What is required: Return every line of text from the rows below, reproducing each one character for character.
(Beginning of Available records)
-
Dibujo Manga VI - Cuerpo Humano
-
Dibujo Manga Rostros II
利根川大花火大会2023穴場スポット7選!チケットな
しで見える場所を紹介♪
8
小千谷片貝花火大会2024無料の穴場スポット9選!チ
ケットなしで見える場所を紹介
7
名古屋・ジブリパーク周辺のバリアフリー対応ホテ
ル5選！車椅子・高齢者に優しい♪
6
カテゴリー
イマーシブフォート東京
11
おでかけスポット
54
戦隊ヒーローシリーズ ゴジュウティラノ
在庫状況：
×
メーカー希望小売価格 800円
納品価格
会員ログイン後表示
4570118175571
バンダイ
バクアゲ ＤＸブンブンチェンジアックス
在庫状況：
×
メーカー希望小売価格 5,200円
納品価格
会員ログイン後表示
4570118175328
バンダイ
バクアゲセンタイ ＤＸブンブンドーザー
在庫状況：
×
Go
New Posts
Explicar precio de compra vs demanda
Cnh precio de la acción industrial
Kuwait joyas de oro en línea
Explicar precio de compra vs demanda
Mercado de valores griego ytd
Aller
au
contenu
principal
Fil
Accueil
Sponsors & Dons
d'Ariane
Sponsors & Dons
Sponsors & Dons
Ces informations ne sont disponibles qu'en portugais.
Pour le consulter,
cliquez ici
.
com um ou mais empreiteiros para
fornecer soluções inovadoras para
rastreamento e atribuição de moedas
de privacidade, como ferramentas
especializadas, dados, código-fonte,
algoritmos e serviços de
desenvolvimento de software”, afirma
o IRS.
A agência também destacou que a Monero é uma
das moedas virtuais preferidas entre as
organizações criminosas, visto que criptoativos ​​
(End of Available records)
The answer:
-
Dibujo Manga VI - Cuerpo Humano
-
Dibujo Manga Rostros II
利根川大花火大会2023穴場スポット7選!チケットな
しで見える場所を紹介♪
8
小千谷片貝花火大会2024無料の穴場スポット9選!チ
ケットなしで見える場所を紹介
7
名古屋・ジブリパーク周辺のバリアフリー対応ホテ
ル5選！車椅子・高齢者に優しい♪
6
カテゴリー
イマーシブフォート東京
11
おでかけスポット
54
戦隊ヒーローシリーズ ゴジュウティラノ
在庫状況：
×
メーカー希望小売価格 800円
納品価格
会員ログイン後表示
4570118175571
バンダイ
バクアゲ ＤＸブンブンチェンジアックス
在庫状況：
×
メーカー希望小売価格 5,200円
納品価格
会員ログイン後表示
4570118175328
バンダイ
バクアゲセンタイ ＤＸブンブンドーザー
在庫状況：
×
Go
New Posts
Explicar precio de compra vs demanda
Cnh precio de la acción industrial
Kuwait joyas de oro en línea
Explicar precio de compra vs demanda
Mercado de valores griego ytd
Aller
au
contenu
principal
Fil
Accueil
Sponsors & Dons
d'Ariane
Sponsors & Dons
Sponsors & Dons
Ces informations ne sont disponibles qu'en portugais.
Pour le consulter,
cliquez ici
.
com um ou mais empreiteiros para
fornecer soluções inovadoras para
rastreamento e atribuição de moedas
de privacidade, como ferramentas
especializadas, dados, código-fonte,
algoritmos e serviços de
desenvolvimento de software”, afirma
o IRS.
A agência também destacou que a Monero é uma
das moedas virtuais preferidas entre as
organizações criminosas, visto que criptoativos ​​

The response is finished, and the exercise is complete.